Fluoride Action Network

Paducah plant gets $40 million in funds for cleanup

Source: Kentucky.com | June 13th, 2009 | The Associated Press
Industry type: Nuclear Industry

PADUCAH, Ky. — The cleanup and tear down of contaminated buildings at a nuclear enrichment plant in Paducah is getting a $40 million boost from federal stimulus money.

Ted Theopolos, spokesman for the Lexington-based Department of Energy project office that oversees the plant, said the funds will go toward hiring more than 50 people over the next two months to work on the plant site.

The Paducah Sun reports that Paducah Remediation Services will do the work under contract with the U.S. Department of Energy, which owns the plant.

“Right now, the way funding is running, the jobs are probably going to last about two years until September 2011,” Theopolos said. “After that, there may be other jobs that come open that these people may apply for.”

Although the program helps displaced workers, it is open to anyone in need of work, he said.

Paducah’s share is about 1.3 percent of $6 billion in new stimulus funding to hasten nuclear cleanup and create thousands of jobs across 12 states, including Tennessee, which is receiving $755 million for the Oak Ridge National Laboratory, and Illinois, which is getting $99 million for work at the Argonne National Laboratory.

The funds are slated to help remove a 65,000-square-foot foundry operation where workers made uranium metal from the 1950s to the 1970s, a 200,000-square-foot complex used from 1957 to 1977 to manufacture uranium hexaFLUORIDE and fluorine and a series of buildings where metal scrap, mainly contaminated nickel, was smelted from the late 1970s to 1986.

Each of the projects is set to be removed ahead of schedule, some by as much as two decades.
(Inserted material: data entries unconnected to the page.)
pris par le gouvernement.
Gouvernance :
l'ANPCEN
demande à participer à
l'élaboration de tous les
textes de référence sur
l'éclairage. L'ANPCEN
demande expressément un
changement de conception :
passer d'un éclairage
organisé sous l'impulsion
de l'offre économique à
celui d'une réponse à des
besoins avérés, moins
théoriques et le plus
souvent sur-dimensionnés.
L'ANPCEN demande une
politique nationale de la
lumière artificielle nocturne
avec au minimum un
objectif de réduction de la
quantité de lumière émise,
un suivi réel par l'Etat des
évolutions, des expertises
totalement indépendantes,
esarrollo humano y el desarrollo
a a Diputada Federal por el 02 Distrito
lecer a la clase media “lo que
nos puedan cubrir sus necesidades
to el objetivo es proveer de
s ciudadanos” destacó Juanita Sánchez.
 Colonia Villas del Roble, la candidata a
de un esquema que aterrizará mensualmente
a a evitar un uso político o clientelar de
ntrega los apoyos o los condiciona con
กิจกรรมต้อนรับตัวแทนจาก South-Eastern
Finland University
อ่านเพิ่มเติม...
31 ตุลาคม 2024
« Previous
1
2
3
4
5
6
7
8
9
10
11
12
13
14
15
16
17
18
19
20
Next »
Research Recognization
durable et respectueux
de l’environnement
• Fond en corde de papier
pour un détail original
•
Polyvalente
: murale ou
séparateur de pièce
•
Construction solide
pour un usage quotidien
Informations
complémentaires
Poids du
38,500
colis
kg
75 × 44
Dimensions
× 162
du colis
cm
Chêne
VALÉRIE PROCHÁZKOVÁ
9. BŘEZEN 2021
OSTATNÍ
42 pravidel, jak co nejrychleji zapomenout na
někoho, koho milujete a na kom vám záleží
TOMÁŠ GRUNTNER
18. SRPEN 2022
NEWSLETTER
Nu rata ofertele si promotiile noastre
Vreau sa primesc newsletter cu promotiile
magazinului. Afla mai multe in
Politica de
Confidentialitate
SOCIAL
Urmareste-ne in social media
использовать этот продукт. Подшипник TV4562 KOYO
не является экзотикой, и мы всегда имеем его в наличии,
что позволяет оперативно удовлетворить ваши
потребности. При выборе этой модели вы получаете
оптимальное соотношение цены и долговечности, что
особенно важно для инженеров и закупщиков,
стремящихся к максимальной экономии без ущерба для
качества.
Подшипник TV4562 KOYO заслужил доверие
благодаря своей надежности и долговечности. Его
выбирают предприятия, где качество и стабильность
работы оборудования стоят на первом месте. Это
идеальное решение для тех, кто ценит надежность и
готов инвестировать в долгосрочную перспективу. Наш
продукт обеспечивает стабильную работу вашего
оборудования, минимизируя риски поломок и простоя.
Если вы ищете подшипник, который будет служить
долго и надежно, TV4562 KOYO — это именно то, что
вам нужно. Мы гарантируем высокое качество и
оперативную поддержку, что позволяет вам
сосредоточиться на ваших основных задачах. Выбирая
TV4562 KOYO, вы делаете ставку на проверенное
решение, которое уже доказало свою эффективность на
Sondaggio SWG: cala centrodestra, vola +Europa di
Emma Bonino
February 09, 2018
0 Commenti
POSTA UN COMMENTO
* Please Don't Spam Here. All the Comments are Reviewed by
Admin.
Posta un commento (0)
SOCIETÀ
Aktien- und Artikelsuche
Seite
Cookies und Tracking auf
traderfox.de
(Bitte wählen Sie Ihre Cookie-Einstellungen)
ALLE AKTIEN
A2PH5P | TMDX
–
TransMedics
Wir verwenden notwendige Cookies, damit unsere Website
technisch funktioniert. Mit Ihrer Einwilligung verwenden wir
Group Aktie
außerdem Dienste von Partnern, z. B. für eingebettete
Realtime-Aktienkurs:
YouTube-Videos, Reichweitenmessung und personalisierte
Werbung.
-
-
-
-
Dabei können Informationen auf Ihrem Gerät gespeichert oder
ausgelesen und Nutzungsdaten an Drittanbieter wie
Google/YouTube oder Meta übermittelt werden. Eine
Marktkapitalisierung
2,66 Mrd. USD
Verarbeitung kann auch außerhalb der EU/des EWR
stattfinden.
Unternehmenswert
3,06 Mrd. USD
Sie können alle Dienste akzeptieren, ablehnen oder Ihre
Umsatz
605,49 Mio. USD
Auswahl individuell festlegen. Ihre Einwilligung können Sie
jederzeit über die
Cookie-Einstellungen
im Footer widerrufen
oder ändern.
Eight people have been hired to date, including 59-year-old John Crowder, laid off in late 2005 from his 19-year job as a maintenance mechanic at Mayfield’s Continental Tire plant. The factory later closed, costing hundreds of jobs.

Crowder and his seven new co-workers are undergoing six weeks of extensive training, including working around chemical and radiation hazards, in enclosed spaces, or on high lifts.

Afterward, they will work on one of the three facilities to be removed by Sept. 30, 2011, clearing almost 300,000 square feet of unused space at the plant.

“A lot of companies feel older workers are through,” he said. “To get hired I feel good.”

Crowder is among the first to receive offers through American Recovery and Reinvestment Act funding to accelerate cleanup, said Reinhard Knerr, who leads cleanup for DOE at the Paducah plant.

“Once final planning efforts are complete, we expect total employment opportunities to reach up to about 160,” he said. “These are good, well-paying jobs.”